LENSAPOST.NET- Persebaya Surabaya menjalani laga tandang melawan Persis Solo pada pekan ke-32 BRI Super League 2025/26 di Stadion Manahan, Sabtu (9/5) malam WIB.
Dengan kepercayaan diri di tengah performa impresif tim, pemain Francisco Rivera bermain luar biasa dan menjelma sebagai mesin gol baru Persebaya musim ini.
Menjadikan laga pekan ini menjadi pertandingan yang sangat menentukan, Persebaya masih menjaga asa finis di empat besar klasemen akhir, sehingga kemenangan menjadi target mutlak.
Dia memahami betul besarnya tekanan yang dihadapi timnya. Namun dia menegaskan bahwa seluruh pemain datang ke Solo dengan fokus penuh untuk membawa pulang tiga poin.

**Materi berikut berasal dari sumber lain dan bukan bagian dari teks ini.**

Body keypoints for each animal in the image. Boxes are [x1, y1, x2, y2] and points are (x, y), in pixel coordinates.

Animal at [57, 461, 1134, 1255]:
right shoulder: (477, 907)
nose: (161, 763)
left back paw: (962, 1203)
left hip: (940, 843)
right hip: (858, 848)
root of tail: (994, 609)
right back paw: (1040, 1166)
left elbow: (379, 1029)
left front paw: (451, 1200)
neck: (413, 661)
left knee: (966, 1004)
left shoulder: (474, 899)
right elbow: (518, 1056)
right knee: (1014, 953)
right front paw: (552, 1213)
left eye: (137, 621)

“Ya kita tahu Persis Solo punya pemain bagus, tim bagus, mereka kuat di sini. Kita tidak lihat posisi di dalam table, dan kita sudah siap, kita fokus untuk dapat tiga poin,” ujar pemain asal Meksiko itu.
Sehingga Persebaya tidak ingin terlena dengan posisi Persis yang berada di papan bawah. Karena bermain di kandangnya tetap menjadi tantangan besar demi keluar dari ancaman degradasi.
Lawan memiliki motivasi tinggi untuk bertahan di kasta tertinggi, sementara Persebaya membawa misi menjaga gengsi sebagai salah satu tim papan atas musim ini.
Kini performa Francisco Rivera dalam beberapa pekan terakhir benar-benar mencuri perhatian. Dalam tiga pertandingan terakhir saja, ia sudah mencetak lima gol dan menjadi penentu penting kemenangan Persebaya.
Produktivitas tersebut membuatnya memimpin daftar top skor klub dengan koleksi 12 gol, melewati rekan setimnya Bruno Moreira. Catatan itu terasa spesial mengingat dia bukan striker murni.
Kemampuannya membaca ruang, mencari celah di pertahanan lawan, dan muncul di momen penting membuatnya menjadi ancaman serius bagi setiap tim yang menghadapi Persebaya.
Meski sedang berada dalam performa terbaik, mantan pemain Madura United itu tetap menempatkan kepentingan tim di atas pencapaian individu.
“Ya, aku selalu main untuk tim, berkontribusi untuk menang tiga poin. Dan besok [hari ini], sama, aku kerja keras untuk kita bisa dapat tiga poin,” kata Francisco Rivera.